To do>
[A] In the passage on motion and perceived position, what does the Pulfrich effect make a swinging pendulum seem to do when a neutral density filter covers one eye?
[B] From the passage on motion and perceived position, output the part that opens with the words containing "One of the early" and closes with "the same speed).".
[C] Pick up the passage on motion and perceived position after its last sentence and keep writing it.

Collectively, these studies confirm the long-held view that motion and position are indeed processed separately. They also show, however, that there are strong interactions between the two types of visual signal: the perceived position of an object is determined by the physical motion of the object, its perceived motion (which might differ from its actual motion), and the motions of other objects in the field.

A matter of time

In the early part of the twentieth century it was generally acknowledged that roughly separate streams process the position and motion of an object. However, this simple distinction was soon complicated by phenomena showing that the motion of an object can influence its apparent position. The question then – and one that still remains – is how the motion of the object influences its apparent position. Initially, explanations revolved around the novel idea that the perceived relative position of a moving object depends on the time at which the object is perceived (e.g. the ‘sensation time’ [3,4]). For example, perceiving one moving object earlier than another adjacent moving object will cause the first to appear ahead of the latter. These early accounts were the first arguments that the temporal coding of the position of a moving object (i.e. latency to perception) can influence its apparent position (for a modern counterargument, see Dennett and Kinsbourne [5]).

The Hess effect

One of the early examples revealing the influence of motion on perceived position is the Hess effect [6], which shows that when two physically aligned objects of differing brightness move in tandem, the brighter can appear to lead the dimmer [68] (Fig. 1a; both objects seem to move at the same speed).

Fig. 1.

Fig. 1

Several visual illusions that show the influence of visual motion on perceived position. (a) The Hess effect: a high-contrast moving object appears to lead a lower contrast object, although they are physically aligned. (b) The Fröhlich effect: the initial position of an object that abruptly appears in motion (e.g. within a window) is perceived as being shifted in the direction of its motion. (c) The flash-lag effect: a moving object appears in a position ahead of a stationary flash, even though they are presented physically aligned. (d) The illusory misalignment produced by rotary motion: two rotating line segments appear shifted in the direction of their respective motions, creating an illusory misalignment (vernier). All four of these illusions could be caused by temporal mechanisms – the time at which a moving object is perceived determines where it appears relative to other objects in the scene.

A related illusion is the Pulfrich effect [9], in which a swinging pendulum seems to rotate in depth when a neutral density filter covers one eye. The neutral density filter reduces the contrast of the object’s image in that eye, which causes a perceived disparity between the images presented to the two eyes; like the Hess effect, the lower contrast object trails the higher contrast one, creating a perceptual disparity when the two objects are fused.

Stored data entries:
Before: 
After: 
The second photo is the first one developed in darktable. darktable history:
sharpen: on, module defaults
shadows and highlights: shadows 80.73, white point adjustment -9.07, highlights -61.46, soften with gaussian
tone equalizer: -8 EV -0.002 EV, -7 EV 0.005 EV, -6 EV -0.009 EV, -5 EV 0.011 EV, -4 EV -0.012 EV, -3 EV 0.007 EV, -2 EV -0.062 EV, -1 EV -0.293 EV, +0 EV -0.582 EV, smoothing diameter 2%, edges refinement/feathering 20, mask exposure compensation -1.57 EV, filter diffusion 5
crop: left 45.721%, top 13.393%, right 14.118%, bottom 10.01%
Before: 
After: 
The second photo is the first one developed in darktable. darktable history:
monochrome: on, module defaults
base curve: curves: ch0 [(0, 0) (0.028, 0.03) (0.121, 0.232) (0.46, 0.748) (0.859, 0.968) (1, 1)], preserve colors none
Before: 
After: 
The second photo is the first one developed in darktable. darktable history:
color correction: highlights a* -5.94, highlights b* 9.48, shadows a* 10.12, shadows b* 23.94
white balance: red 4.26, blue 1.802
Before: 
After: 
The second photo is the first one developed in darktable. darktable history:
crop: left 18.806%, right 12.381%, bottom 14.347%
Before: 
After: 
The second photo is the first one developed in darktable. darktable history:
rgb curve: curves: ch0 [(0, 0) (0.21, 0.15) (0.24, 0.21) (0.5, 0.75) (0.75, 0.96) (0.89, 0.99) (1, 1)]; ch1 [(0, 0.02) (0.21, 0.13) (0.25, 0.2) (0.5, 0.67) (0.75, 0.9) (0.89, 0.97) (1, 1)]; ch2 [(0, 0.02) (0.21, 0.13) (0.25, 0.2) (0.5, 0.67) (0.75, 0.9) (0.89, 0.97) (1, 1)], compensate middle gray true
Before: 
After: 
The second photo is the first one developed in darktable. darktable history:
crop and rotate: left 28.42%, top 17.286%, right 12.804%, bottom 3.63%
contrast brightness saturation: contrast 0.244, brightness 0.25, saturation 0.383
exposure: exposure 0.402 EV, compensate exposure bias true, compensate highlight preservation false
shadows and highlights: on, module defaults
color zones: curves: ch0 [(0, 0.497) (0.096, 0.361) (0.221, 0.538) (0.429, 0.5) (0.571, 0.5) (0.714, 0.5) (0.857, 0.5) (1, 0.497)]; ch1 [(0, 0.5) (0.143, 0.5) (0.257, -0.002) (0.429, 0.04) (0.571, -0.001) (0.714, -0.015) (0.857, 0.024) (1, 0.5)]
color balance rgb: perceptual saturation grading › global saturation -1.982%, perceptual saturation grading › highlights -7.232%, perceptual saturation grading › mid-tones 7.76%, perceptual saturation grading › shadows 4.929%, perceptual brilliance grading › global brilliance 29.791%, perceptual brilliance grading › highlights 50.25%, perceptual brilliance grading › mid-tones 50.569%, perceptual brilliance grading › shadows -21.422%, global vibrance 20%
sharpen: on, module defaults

Responses in order>
[A] It makes the pendulum seem to rotate in depth.

[B]
One of the early examples revealing the influence of motion on perceived position is the Hess effect [6], which shows that when two physically aligned objects of differing brightness move in tandem, the brighter can appear to lead the dimmer [68] (Fig. 1a; both objects seem to move at the same speed).

[C]
Most discussions of the Hess and Pulfrich effects have concluded that the illusions are due to the different processing times required to perceive objects of different luminance contrasts [1013]. High-contrast targets are thought to be perceived more rapidly than lower contrast ones [12,14]. The Hess and Pulfrich effects are important because they show that, for moving objects, a difference in perceptual latency can result in a spatial dissociation. Therefore, it is not simply the location of a moving object on the retina that determines its apparent position; the relative locations of moving objects can be influenced by how rapidly the objects are perceived.

The Fröhlich effect

In the Hess and Pulfrich illusions, it is not the motion of the object that is responsible for the apparent shift in position but the luminance contrast that determines the perceived relative positions of the objects when they are moving. Luminance contrast is not the only characteristic of moving objects that can influence their perceived positions. Fröhlich showed that when a moving object appears abruptly from behind a static aperture, the object’s initial position seems to be shifted forwards in the direction of motion [3]; the initial segment of the object’s trajectory seems to be invisible (Fig. 1b). Because the object has a constant luminance contrast, there must be other properties of the moving object that contribute to its apparent location.

One of the earliest plausible explanations was that the Fröhlich effect is the result of differential perceptual delays for different parts of the moving object’s trajectory [4,1518]. For example, if the initial position of the moving object had a longer perceptual latency than subsequent positions, we might expect the initial position of the moving object to appear at the same time or even later than subsequent positions of the object. Such a latency account could be realized by specific processes such as attentional shifts [16,18,19] or masking [16,20,21]. An obvious problem with the latency explanation is that it should cause some sort of blurring, where the object appears simultaneously at several positions. A de-blurring [22] or metacontrast masking mechanism [16,20], however, would reduce this artefact. Alternatively, observers might simply ignore the blurred motion, reporting instead its centre of mass or average position.

Despite the lack of consensus about the particular mechanism responsible for the Fröhlich effect, the common theme among most models is that the timing of perception is important; the latency with which the initial position of the moving object is perceived determines where the object appears to be.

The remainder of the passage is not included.